Passing Time. Waiting. Resting. Stretching. Thinking. Planning. And so on… I keep thinking what his reason might be for sitting on the side walls of that bridge. I was in a vehicle that drove by swiftly as I took a few pictures of Hira Tamang (Fictiously Named for name’s sake) while he was blankly looking towards our vehicle. I’m sure he had no idea that black thing I was holding against my face was a 300MM Tele Lens mounted on an SLR and it would actually take his picture.
A friend once told me that pictures sometimes tell stories about a generation. This one, I think, is of that generation where people are not employed really; but aren’t looking for employment either. Hira Tamang must be a farmer. Must have a wife (but always dreamed of having two!) and three kids in his hatchet. Two pigs, a cow and two castrated bull to plough his fields. His dreams come true when it rains well in the monsoon (where the rain is steady but not too harsh to flood his village or destroy his harvest). Hira’s one son is in the Army and the other one is a labor in the middle east. His daughter is a labor in a hand-woven carpet factory in the city.
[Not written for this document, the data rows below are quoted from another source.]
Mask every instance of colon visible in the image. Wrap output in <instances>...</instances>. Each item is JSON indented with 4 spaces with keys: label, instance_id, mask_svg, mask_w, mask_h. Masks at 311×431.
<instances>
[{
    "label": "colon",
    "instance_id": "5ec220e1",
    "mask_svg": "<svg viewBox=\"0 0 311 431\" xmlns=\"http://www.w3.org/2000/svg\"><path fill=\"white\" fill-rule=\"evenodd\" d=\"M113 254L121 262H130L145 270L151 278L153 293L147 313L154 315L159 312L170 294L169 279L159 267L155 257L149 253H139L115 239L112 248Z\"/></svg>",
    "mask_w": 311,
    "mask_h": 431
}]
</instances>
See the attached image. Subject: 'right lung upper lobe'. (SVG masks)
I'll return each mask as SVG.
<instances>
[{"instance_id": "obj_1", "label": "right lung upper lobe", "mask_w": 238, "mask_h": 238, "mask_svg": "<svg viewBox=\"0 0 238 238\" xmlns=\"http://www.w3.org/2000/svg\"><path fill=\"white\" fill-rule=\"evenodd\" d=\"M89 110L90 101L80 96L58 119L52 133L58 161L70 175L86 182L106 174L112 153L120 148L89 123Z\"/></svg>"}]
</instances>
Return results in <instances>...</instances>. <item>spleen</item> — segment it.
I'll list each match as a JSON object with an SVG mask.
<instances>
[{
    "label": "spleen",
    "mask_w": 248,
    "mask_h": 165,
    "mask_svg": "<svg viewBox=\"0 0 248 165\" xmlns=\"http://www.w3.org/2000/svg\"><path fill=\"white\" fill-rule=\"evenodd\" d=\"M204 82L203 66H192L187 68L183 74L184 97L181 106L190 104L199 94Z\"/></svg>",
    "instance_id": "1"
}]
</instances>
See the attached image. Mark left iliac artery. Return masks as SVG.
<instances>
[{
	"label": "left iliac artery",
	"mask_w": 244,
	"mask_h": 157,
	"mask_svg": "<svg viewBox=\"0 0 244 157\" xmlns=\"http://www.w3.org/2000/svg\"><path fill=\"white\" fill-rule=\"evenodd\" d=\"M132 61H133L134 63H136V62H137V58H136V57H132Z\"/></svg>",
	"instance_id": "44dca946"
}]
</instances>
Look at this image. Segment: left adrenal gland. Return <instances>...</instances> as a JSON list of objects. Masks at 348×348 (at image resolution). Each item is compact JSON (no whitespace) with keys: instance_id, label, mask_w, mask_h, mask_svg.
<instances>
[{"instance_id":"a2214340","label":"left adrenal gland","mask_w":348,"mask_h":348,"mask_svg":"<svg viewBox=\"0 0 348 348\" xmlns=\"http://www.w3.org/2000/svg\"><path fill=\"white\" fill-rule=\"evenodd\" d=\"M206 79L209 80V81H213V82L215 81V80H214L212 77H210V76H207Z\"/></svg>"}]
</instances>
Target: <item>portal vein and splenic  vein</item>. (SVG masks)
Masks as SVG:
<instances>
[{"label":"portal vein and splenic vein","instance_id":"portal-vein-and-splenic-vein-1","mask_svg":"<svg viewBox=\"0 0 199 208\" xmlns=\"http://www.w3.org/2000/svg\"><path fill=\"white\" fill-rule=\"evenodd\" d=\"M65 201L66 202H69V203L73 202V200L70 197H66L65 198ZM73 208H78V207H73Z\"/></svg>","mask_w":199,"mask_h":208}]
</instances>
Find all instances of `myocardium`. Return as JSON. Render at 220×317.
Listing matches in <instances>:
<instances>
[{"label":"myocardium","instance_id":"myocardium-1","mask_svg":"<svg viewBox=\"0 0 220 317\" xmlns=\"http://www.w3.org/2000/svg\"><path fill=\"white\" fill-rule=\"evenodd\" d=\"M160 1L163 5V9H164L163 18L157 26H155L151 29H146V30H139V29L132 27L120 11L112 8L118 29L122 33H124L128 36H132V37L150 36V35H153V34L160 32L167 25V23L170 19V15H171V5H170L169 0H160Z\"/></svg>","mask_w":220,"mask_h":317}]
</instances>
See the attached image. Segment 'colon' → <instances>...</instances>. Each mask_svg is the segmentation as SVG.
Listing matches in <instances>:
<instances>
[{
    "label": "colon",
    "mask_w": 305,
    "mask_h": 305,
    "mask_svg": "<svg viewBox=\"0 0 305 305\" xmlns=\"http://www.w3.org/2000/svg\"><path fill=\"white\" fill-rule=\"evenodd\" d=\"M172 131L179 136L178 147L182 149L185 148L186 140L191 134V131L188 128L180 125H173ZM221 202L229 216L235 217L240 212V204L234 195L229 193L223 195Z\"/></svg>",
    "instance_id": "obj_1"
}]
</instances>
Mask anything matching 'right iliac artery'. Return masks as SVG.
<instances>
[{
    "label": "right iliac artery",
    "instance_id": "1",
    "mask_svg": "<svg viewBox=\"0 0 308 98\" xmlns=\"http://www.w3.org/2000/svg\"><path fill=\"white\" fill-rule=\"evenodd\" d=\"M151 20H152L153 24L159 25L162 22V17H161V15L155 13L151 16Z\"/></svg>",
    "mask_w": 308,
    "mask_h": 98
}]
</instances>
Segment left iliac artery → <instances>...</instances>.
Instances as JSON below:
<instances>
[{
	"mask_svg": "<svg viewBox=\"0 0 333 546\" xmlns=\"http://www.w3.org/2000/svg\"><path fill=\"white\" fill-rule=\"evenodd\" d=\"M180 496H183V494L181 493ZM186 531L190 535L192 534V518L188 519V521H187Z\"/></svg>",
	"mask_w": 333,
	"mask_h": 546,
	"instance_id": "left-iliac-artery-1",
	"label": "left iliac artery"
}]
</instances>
Hira has a lot of time to reflect upon himself. But he hasn’t seen much of the world to really make much out of his daily reflection exercises. This moment captured in the picture must be one of those moments. Where he is sitting idle with nothing on his mind or heart except blankly gazing at the wonders of nature being bestowed by gods and managed by few people that come from the city during elections and promise of benefits to the village he never seems to understand.
Karnali river gives you a lot of things to look at. The wilderness in it offers a vivid array of kingfishers waiting for the fish to jump over the barrage across the bridge on it at Chisapani. The wild crocodiles basking along the shores of the river. Typical yellow butterflies that love to rest in interesting clusters of a few dozens making an interesting view. A wild Rhino was on the view too once.
But what was more touching was the local fishermen throwing the net across the river in hopes of catching some fish they could sell on the highway. Local fishes sell for a high premium (fishes from fresh/cold water are considered more tasty) as compared to the fishes traded and bought from India. This day, however, the floods ensured that the day’s catch would be lean.
This is what I saw on the streets of Narayanghat last week, when the Maoists had called for a national strike saying they do not want elections to happen.
While they were scared election might bring stability to the country, economy and society, there were a few stray kinds on the streets with no hope for a better future, living worse than animals. At least, animals live a healthy life – so long as they live!